Start of Block

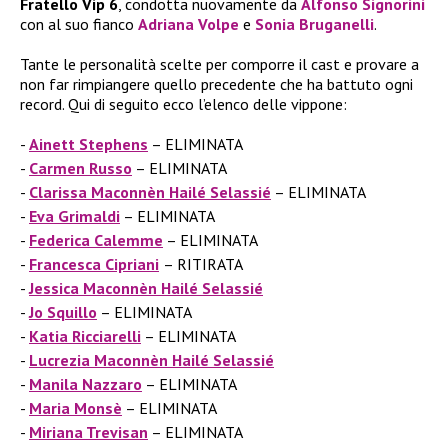
Fratello Vip 6
, condotta nuovamente da
Alfonso Signorini
con al suo fianco
Adriana Volpe
e
Sonia Bruganelli
.
Tante le personalità scelte per comporre il cast e provare a
non far rimpiangere quello precedente che ha battuto ogni
record. Qui di seguito ecco l’elenco delle vippone:
Ainett Stephens
– ELIMINATA
Carmen Russo
– ELIMINATA
Clarissa Maconnèn Hailé Selassié
– ELIMINATA
Eva Grimaldi
– ELIMINATA
Federica Calemme
– ELIMINATA
Francesca Cipriani
– RITIRATA
Jessica Maconnèn Hailé Selassié
Jo Squillo
– ELIMINATA
Katia Ricciarelli
– ELIMINATA
Lucrezia Maconnèn Hailé Selassié
Manila Nazzaro
– ELIMINATA
Maria Monsè
– ELIMINATA
Miriana Trevisan
– ELIMINATA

End of Block

ACTION ITEM
Your reply should repeat the entries above exactly, leaving the pictures out.

ANSWER TO THIS TASK
Fratello Vip 6
, condotta nuovamente da
Alfonso Signorini
con al suo fianco
Adriana Volpe
e
Sonia Bruganelli
.
Tante le personalità scelte per comporre il cast e provare a
non far rimpiangere quello precedente che ha battuto ogni
record. Qui di seguito ecco l’elenco delle vippone:
Ainett Stephens
– ELIMINATA
Carmen Russo
– ELIMINATA
Clarissa Maconnèn Hailé Selassié
– ELIMINATA
Eva Grimaldi
– ELIMINATA
Federica Calemme
– ELIMINATA
Francesca Cipriani
– RITIRATA
Jessica Maconnèn Hailé Selassié
Jo Squillo
– ELIMINATA
Katia Ricciarelli
– ELIMINATA
Lucrezia Maconnèn Hailé Selassié
Manila Nazzaro
– ELIMINATA
Maria Monsè
– ELIMINATA
Miriana Trevisan
– ELIMINATA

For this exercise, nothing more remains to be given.